Burger 100% Salers (22€) pour moi. Avec, once again, le même accompagnement vert (OK, on s’habitue) et des petites pommes de terre. C’est vrai, c’est bon. La viande est irréprochable. Néanmoins, il manque un petit côté un peu plus cool, un peu plus fun que j’attends lorsque je commande et consomme un burger. Je ne parlerai pas d’âme burger, non, mais peut-être d’un peu plus de juteux, d’une sauve originale au fromage de Salers… Bref, c’est bien, pas top, mais bien.

Glou et mat
Pour les desserts, ce sera riz au lait (7€, avec un sablé mouton bogato), ou tarte ca-ca (8€cajou caramel) de ce pâtissier next door, Jacques Génin. Riz au lait bon, assez sucré (de toute façon, aucun riz au lait n’égale ceux de ma grand-mère paternelle, c’est bien connu), honorable.

Dommage pour cette petite tarte, nous avions lu tellement de bien des autres, que celles ci, archi sucrée et pas des plus légères, s’est avérée à moitié convaincante.
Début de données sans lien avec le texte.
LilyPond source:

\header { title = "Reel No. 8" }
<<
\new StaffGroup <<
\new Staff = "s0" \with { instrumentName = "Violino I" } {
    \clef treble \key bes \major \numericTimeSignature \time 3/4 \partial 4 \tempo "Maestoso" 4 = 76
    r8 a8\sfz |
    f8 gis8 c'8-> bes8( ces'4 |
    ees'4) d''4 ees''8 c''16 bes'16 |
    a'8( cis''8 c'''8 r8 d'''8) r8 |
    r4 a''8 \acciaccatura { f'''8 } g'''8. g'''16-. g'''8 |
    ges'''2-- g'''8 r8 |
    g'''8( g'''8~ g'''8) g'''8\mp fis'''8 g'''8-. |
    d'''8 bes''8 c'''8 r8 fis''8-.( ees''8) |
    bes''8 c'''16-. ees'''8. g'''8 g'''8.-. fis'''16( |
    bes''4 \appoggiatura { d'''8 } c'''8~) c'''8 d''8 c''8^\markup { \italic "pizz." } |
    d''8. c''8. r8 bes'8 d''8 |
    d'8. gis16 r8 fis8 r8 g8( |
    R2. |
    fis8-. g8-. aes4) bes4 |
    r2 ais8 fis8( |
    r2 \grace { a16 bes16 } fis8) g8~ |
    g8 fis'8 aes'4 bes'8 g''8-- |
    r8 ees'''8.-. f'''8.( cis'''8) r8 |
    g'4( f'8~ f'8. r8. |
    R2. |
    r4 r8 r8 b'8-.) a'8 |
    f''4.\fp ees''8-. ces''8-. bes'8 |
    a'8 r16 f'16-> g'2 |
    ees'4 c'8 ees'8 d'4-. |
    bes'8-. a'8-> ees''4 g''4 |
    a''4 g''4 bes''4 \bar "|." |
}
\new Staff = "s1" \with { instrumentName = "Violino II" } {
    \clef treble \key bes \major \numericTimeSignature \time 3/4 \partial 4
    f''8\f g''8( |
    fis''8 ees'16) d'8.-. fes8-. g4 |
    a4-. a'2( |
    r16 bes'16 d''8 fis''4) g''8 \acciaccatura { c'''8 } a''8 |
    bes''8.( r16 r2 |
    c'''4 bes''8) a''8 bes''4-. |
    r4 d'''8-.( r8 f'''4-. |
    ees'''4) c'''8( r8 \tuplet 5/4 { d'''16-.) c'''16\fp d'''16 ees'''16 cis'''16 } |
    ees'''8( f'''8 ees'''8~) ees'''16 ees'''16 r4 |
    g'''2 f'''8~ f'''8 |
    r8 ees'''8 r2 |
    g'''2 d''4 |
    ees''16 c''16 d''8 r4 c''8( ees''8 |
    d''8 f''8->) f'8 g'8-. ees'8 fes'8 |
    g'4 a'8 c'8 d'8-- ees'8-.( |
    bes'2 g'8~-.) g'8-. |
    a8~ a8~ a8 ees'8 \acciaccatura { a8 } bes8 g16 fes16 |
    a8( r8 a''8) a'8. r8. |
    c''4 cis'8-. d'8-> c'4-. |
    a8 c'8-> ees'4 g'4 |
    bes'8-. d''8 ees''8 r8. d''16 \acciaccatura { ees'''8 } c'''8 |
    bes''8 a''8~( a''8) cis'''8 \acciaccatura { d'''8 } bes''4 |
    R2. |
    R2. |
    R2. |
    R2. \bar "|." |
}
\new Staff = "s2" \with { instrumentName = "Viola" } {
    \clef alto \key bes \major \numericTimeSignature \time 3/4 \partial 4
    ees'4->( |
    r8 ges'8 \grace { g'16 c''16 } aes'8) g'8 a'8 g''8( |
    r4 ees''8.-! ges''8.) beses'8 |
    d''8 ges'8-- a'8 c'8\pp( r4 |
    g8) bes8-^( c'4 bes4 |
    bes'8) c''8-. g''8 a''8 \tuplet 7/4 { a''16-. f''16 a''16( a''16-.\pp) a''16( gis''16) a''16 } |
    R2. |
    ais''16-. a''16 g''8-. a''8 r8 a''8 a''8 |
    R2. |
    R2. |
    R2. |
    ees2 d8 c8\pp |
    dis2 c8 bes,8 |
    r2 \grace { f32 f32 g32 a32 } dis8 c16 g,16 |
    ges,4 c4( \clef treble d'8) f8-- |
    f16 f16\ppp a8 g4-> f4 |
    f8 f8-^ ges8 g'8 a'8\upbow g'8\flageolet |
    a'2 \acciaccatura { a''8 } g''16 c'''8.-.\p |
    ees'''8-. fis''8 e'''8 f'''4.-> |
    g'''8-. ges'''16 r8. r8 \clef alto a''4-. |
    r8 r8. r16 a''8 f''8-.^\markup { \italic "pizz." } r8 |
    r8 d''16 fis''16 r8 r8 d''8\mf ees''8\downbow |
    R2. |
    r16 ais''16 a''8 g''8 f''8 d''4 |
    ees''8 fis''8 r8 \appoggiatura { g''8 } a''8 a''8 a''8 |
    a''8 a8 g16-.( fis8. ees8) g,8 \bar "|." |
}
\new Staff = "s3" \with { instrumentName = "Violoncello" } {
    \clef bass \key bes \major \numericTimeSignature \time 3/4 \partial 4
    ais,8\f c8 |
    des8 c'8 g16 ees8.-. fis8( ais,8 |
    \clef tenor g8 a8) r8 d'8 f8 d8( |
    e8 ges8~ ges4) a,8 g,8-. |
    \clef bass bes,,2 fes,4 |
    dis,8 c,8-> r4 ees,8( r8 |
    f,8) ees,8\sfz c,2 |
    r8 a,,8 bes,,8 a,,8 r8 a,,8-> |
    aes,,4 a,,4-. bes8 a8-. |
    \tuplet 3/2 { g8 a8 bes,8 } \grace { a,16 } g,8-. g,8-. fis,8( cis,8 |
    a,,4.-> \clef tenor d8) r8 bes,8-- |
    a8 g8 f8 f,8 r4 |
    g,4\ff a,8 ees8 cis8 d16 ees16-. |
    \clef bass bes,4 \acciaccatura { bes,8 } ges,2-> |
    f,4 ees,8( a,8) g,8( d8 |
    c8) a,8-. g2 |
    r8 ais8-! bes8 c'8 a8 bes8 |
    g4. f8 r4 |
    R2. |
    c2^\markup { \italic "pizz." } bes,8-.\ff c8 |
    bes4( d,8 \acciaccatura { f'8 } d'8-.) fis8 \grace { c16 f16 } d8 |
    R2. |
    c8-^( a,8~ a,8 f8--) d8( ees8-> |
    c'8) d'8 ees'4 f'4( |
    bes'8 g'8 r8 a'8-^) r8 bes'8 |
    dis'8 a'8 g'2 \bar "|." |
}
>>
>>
Légère déception sur les desserts (peut-être faute d’avoir pris un yaourt aux lentilles?). Mais qui n’entame pas la bonne impression (voire surprise) due au fait que hormis, le bruit, tout s’est déroulé comme sur des rails. Que de bonnes choses à dire sur le service, pas grand chose à redire sur les autres clients (OK, c’est parfois un peu m’as-tu vu, mais rien d’ostentatoire ni de rédhibitoire). La note, au final est de 45€/personne pour quatre entrées pour 5, un plat chacun, deux bonnes bouteilles de vin autour de 30€, dont une qui n’est pas facturée, quatre desserts, trois cafés et des carafes d’eau. C’est loin d’être donné, et je comprends que certains trouvent ça cher, même si ça a l’air simple.
Gloups
Le créneau de vendre plus cher des bons produits n’a rien de nouveau. Certains trouvent ça facile, ce n’est pas faux, mais si le résultat est satisfaisant à l’arriver, on ne leur reprochera pas de réussir en ayant été malins. Et c’est un peu ce qui se passe chez Glou. En soi, en faisant une bête décomposition, il n’y a rien de spécial, ni même de remarquable : des cadres simples, contemporains et sympas, il y en a plein, des bons produits aussi, un service bon et efficace, c’est plus fréquent qu’on ne le pense. Mais tout ça ensemble, c’est déjà plus dur à obtenir, et c’est justement le mérite de Glou, qui n’a aucune ambition culinaire particulière, si ce n’est de faire et de se faire plaisir. Faire du simple et du bon, c’est déjà très bien!
Quelques cafés (2,5€), alors que T nous rejoint pour la suite de la soirée.
Rédigé le 27/02/2009.
Complément du 05/03/2009 : un échange de quelques mails avec Julien Foin et sa femme confirme le bien que je pense de cette adresse.